- DATA EXTRACT
☆ ☆ ☆ ☆

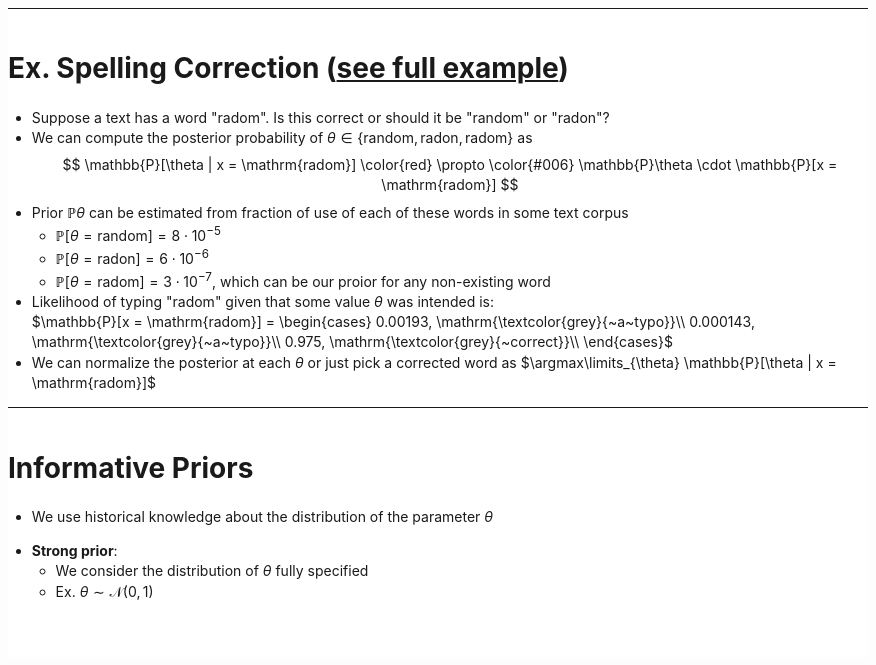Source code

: </div>
</div>

---

# Ex. Spelling Correction ([see full example](http://www.stat.columbia.edu/~gelman/stuff_for_blog/spelling.pdf))

<v-clicks depth="3">

* Suppose a text has a word "$\mathrm{radom}$". Is this correct or should it be "$\mathrm{random}$" or "$\mathrm{radon}$"?
* We can compute the posterior probability of $\theta \in \{\mathrm{random, radon, radom}\}$ as
$$
\mathbb{P}[\theta | x = \mathrm{radom}] \color{red} \propto \color{#006}
\mathbb{P}\theta \cdot \mathbb{P}[x = \mathrm{radom}]
$$
* Prior $\mathbb{P}\theta$ can be estimated from fraction of use of each of these words in some text corpus
  * $\mathbb{P}[\theta = \mathrm{random}] = 8 \cdot 10^{-5}$
  * $\mathbb{P}[\theta = \mathrm{radon}] = 6 \cdot 10^{-6}$
  * $\mathbb{P}[\theta = \mathrm{radom}] = 3 \cdot 10^{-7}$, which can be our proior for any non-existing word
* Likelihood of typing "$\mathrm{radom}$" given that some value $\theta$ was intended is:<br>
$\mathbb{P}[x = \mathrm{radom}] = \begin{cases}
        0.00193, \mathrm{\textcolor{grey}{~a~typo}}\\
        0.000143, \mathrm{\textcolor{grey}{~a~typo}}\\
        0.975, \mathrm{\textcolor{grey}{~correct}}\\
      \end{cases}$
* We can normalize the posterior at each $\theta$ or just pick a corrected word as $\argmax\limits_{\theta} \mathbb{P}[\theta | x = \mathrm{radom}]$
</v-clicks>

---

# Informative Priors

<v-clicks depth="4">

* We use historical knowledge about the distribution of the parameter $\theta$

<div class="grid grid-cols-[4fr,2fr] gap-8">
<div>

* **Strong prior**:
  * We consider the distribution of $\theta$ fully specified
  * Ex. $\theta \sim \mathcal{N}(0, 1)$
</div>
<div>
<br>
<br>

☆ ☆ ☆ ☆

Looking only at the lines of the material above, count those containing "distribution" and give that number by itself.

2